Allen Iverson, 11-time NBA All-Star, tweeted yesterday he is not looking to retire.
Iverson came back to the United States Thursday for examinations on his right leg; a recent MRI reported Iverson has a lesion pressing against the bone in his right leg. Reports indicate he should recover from surgery in 4-6 weeks.
"surgery. I have never said anything about retirement nor have I said goodbye to the game of basketball. I love this game! That is why I went all the way to Turkey to continue playing and once I get past this, my plan is to continue playing at the highest level possible. So don't put me in my rocking chair just yet. Hold on, I'll be back! Stay tuned."
Iverson is definitely foreshadowing here.
He clearly states he is going to play again. In fact, he will try to recover in time for the playoffs in Turkey.
However, he also says, "...my plan is to continue playing at the highest level possible...Stay tuned." Does that make you somewhat suspicious?
It does for me.
The highest level possible is the NBA, right?
Is Iverson vaguely telling his fans he will try to return to the NBA?
Do you want to see Allen Iverson return to the NBA?

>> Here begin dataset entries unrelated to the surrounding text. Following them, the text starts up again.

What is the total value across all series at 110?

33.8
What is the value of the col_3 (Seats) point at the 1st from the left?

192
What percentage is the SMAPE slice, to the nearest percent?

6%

I think he really wanted to play in the states, but there was just not a team out there who offered him the chance.
In my opinion, I think a trip back to Philadelphia would be very beneficial for him and team alike.
If Iverson is brought back, the Sixers can utilize him as teacher for rookie Evan Turner. Iverson would be the perfect guy to show Turner how to be a prolific and fearless scorer in the league.

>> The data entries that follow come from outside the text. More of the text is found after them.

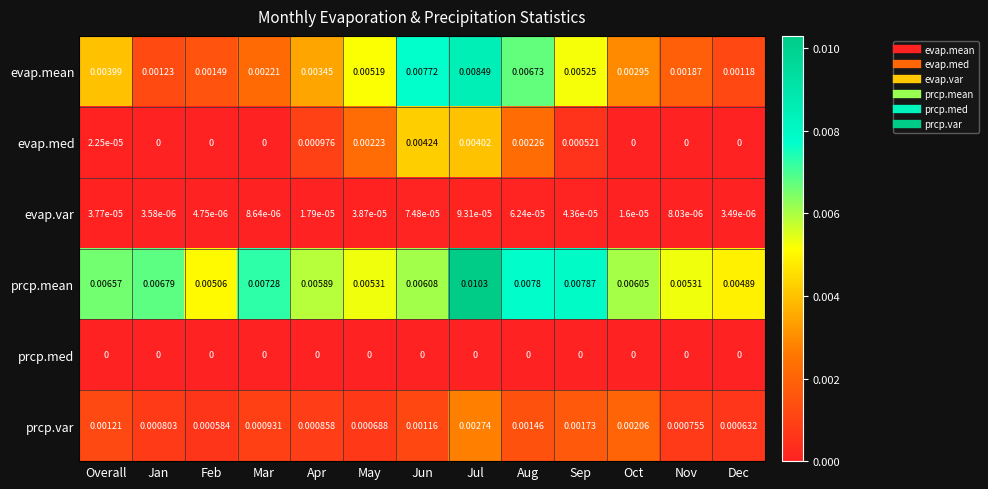

Rank the series by their maximum value, from highest to lowest.

prcp.mean, evap.mean, evap.med, prcp.var, evap.var, prcp.med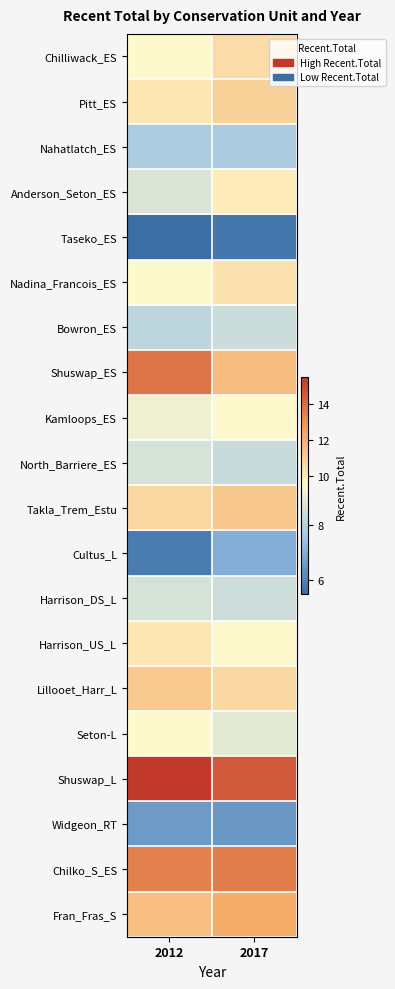

At 2012, list the series in order from smallest to largest.

Taseko_ES, Cultus_L, Widgeon_RT, Nahatlatch_ES, Bowron_ES, Harrison_DS_L, North_Barriere_ES, Anderson_Seton_ES, Kamloops_ES, Nadina_Francois_ES, Chilliwack_ES, Seton-L, Pitt_ES, Harrison_US_L, Takla_Trem_Estu, Lillooet_Harr_L, Fran_Fras_S, Chilko_S_ES, Shuswap_ES, Shuswap_L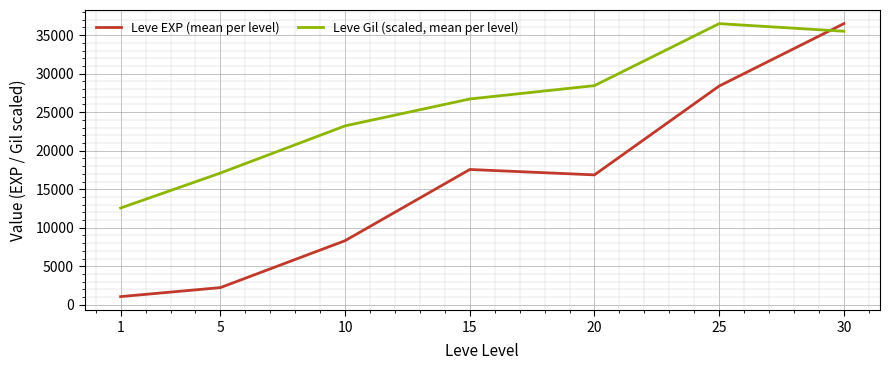

Does the chart have visible grid lines?

Yes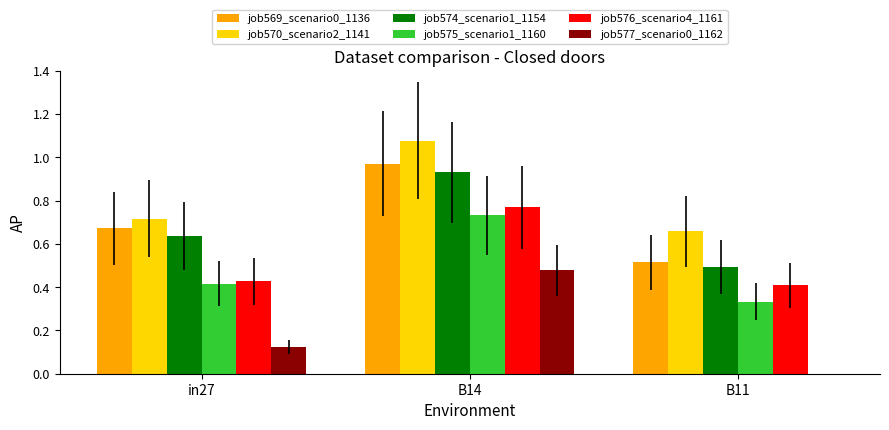

At which category is the sum across all series the highest?

B14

It will also be good for Iverson.
In his last attempt to finish his career with the Sixers, it ended almost bittersweet; he should come back next season for just one year and finish his career with the Sixers on a positive note.
Many fans may speculate he would want a lot of playing time if he does come back. It is definitely a fair argument, but I think this time around he can accept little playing time.
After all, if the Sixers are the only team to give him a chance, he would take it.
He would be more of a player-coach than an actual player—perhaps playing 15 minutes per game or so—with a main focus on helping Turner transform into a superstar.